• _Exercise goal_
Starting with the first line of the rows and going on through the line with "and complement its architectural design", render the text as a Markdown table with the columns No. and Text, numbering each line and omitting blank lines. Leave the pictures out of the table.

• _Input data_
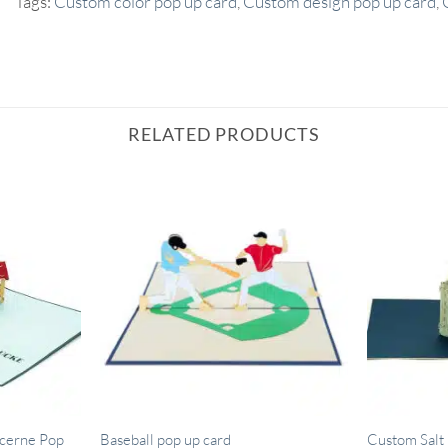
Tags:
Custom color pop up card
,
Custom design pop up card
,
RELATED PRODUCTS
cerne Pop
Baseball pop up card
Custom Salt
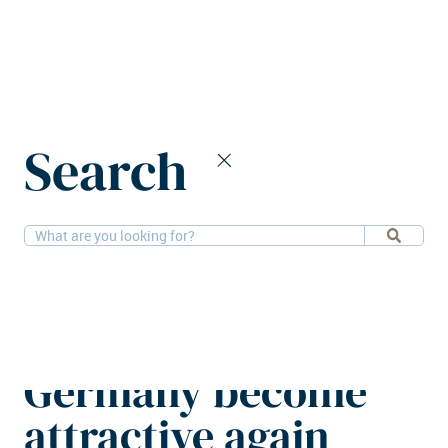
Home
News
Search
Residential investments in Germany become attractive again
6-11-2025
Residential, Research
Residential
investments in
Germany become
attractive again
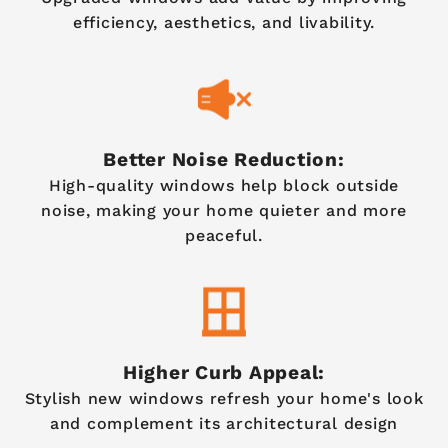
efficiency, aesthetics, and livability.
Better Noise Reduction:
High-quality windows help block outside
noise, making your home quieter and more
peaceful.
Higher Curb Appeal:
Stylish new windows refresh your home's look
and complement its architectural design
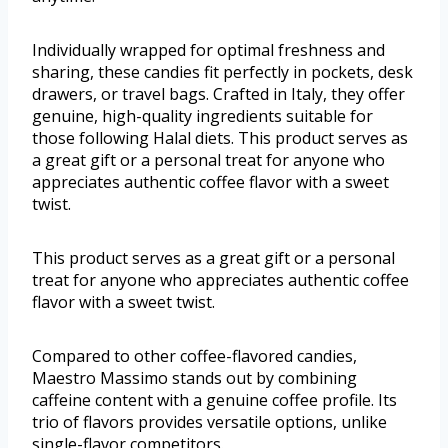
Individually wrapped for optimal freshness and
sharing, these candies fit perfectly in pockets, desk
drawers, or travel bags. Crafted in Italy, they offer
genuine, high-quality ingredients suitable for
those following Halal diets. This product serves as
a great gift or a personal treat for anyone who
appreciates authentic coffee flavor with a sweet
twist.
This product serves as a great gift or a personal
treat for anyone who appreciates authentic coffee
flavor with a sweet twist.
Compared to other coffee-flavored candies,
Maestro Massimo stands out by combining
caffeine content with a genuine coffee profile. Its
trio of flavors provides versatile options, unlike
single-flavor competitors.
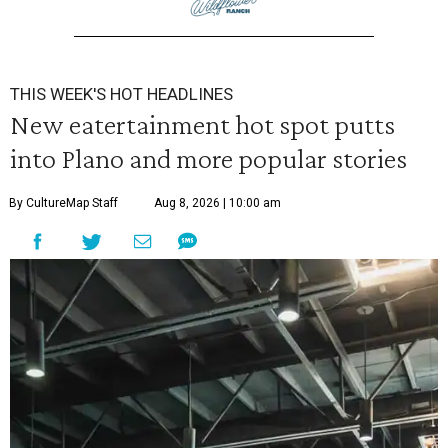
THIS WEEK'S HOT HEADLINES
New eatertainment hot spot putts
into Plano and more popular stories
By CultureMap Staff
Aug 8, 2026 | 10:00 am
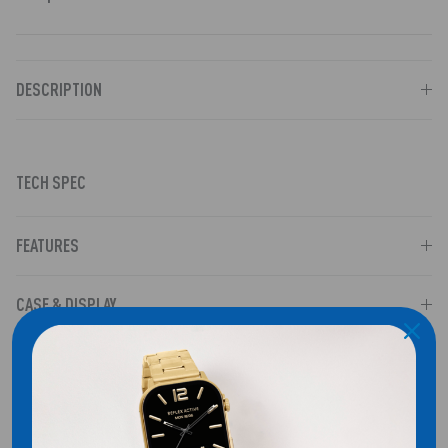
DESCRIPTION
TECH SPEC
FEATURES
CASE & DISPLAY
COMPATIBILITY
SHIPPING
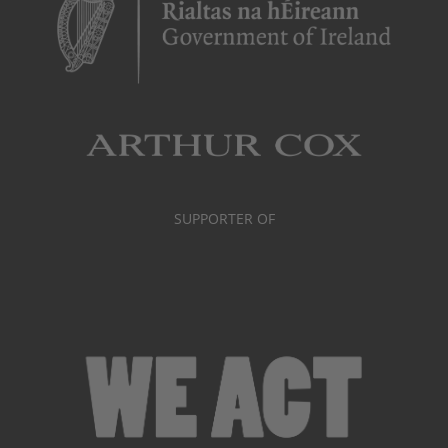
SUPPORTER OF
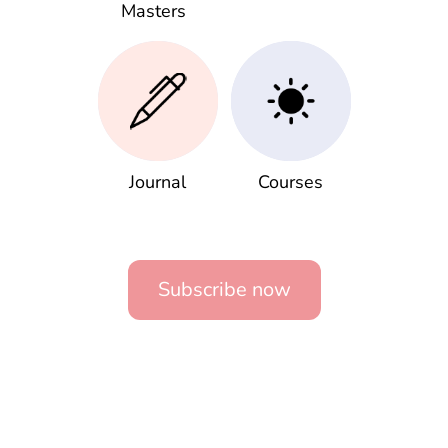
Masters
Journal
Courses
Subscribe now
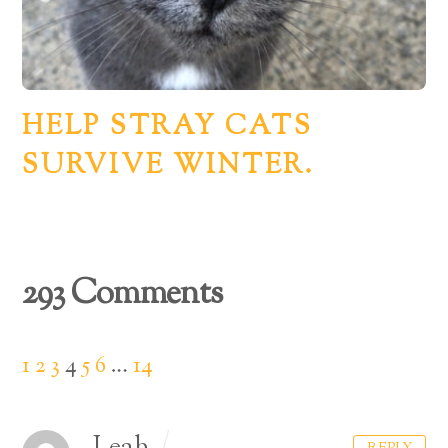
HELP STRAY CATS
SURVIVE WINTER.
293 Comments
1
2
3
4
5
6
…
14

• _Output below_
| No. | Text |
|---|---|
| 1 | Tags: |
| 2 | Custom color pop up card |
| 3 | , |
| 4 | Custom design pop up card |
| 5 | , |
| 6 | RELATED PRODUCTS |
| 7 | cerne Pop |
| 8 | Baseball pop up card |
| 9 | Custom Salt |
| 10 | Home |
| 11 | News |
| 12 | Search |
| 13 | Residential investments in Germany become attractive again |
| 14 | 6-11-2025 |
| 15 | Residential, Research |
| 16 | Residential |
| 17 | investments in |
| 18 | Germany become |
| 19 | attractive again |
| 20 | efficiency, aesthetics, and livability. |
| 21 | Better Noise Reduction: |
| 22 | High-quality windows help block outside |
| 23 | noise, making your home quieter and more |
| 24 | peaceful. |
| 25 | Higher Curb Appeal: |
| 26 | Stylish new windows refresh your home's look |
| 27 | and complement its architectural design |